Even so, he said, journalists should demand answers and generate discussion. "The press should not simply be the scribes of whatever storyline the campaigners want to put out," he said.

Unfortunately, Gourevitch often found that to be the case. He compared his experience covering the Democratic primaries in Iowa to being on a New York City bus tour.

"You know when you're in New York and you see those people get on the bus and get off the bus and they get shown the exact same thing that the last people took a picture of and they all take the same picture and they all get back on the bus and go to a restaurant that says 'We serve buses'?," said Gourevitch. "It's very strange, [but] that's exactly what being a member of the press for a campaign is like."

Gourevitch believes that it is journalists' fear of losing access to political sources that is at least partly to blame for their willingness to let politicians to skirt the issues.

"I'm not against access," he said. "I think it's always good to talk to everybody.
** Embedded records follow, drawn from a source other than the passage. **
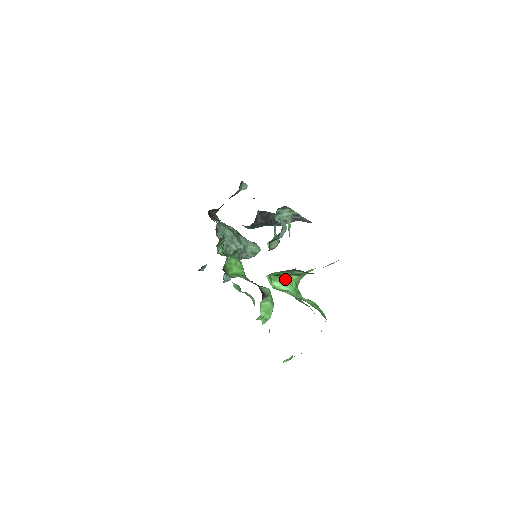
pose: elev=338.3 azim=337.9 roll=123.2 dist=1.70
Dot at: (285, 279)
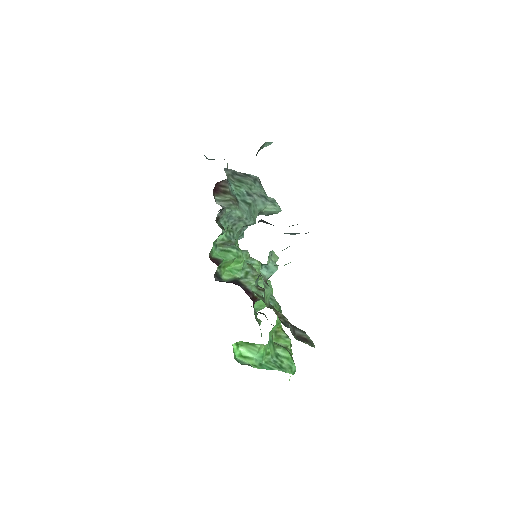
Dot at: (253, 346)
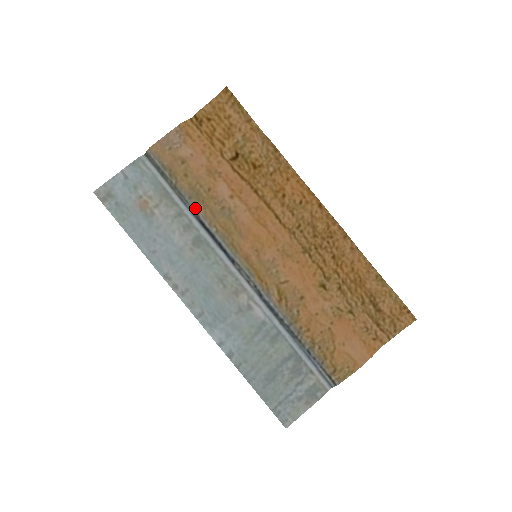
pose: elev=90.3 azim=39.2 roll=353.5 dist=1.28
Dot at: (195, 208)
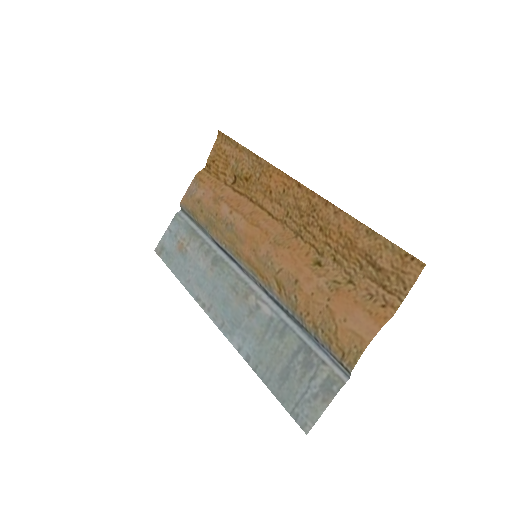
Dot at: (210, 234)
The problem is when the price of wanting access is that you in some ways accommodate [your sources] rather than being as free and independent as you might otherwise be."

Sometimes, said Gourevitch, the most popular sources are not necessarily the best ones "because you can get a lot of information without actually talking to the principle person."
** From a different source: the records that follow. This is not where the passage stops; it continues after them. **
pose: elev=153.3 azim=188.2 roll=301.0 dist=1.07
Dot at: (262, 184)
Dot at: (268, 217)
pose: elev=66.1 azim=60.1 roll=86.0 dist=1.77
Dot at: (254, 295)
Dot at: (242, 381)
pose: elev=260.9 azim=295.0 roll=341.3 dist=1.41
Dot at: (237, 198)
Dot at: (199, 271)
Gourevitch also questions the fact that, when specialized subject areas such as health care or weapons systems come up in political debates, such issues are still handled by political reporters, rather than being covered by journalists well-versed in those particular beats.

Gourevitch thinks that this should change. The information provided by journalists can greatly influence public decisions, especially during elections, he contends.

Gourevitch is committed to a journalism whose social role is keeping the authorities in line—a journalism some might call activist. "There is an activist element, obviously, in the kind of journalism where you try to expose political crimes or war crime or certain kinds of abuses by power," he conceded. "I think journalists have done a good job in exposing these things."

At the same time, he is skeptical of journalists' ability to change society on their own.

"If I go in there, I'll tell the story," said Gourevitch. "If somebody else wants read it and then go change the world, that's good. But I also don't know if they'll change it for the better. No matter what the cause is, to make justice or to expose war crimes, the first ingredient is going to be knowledge and awareness and that's the part that we provide."

Maria Rosa is a sophomore majoring in print journalism at NYU.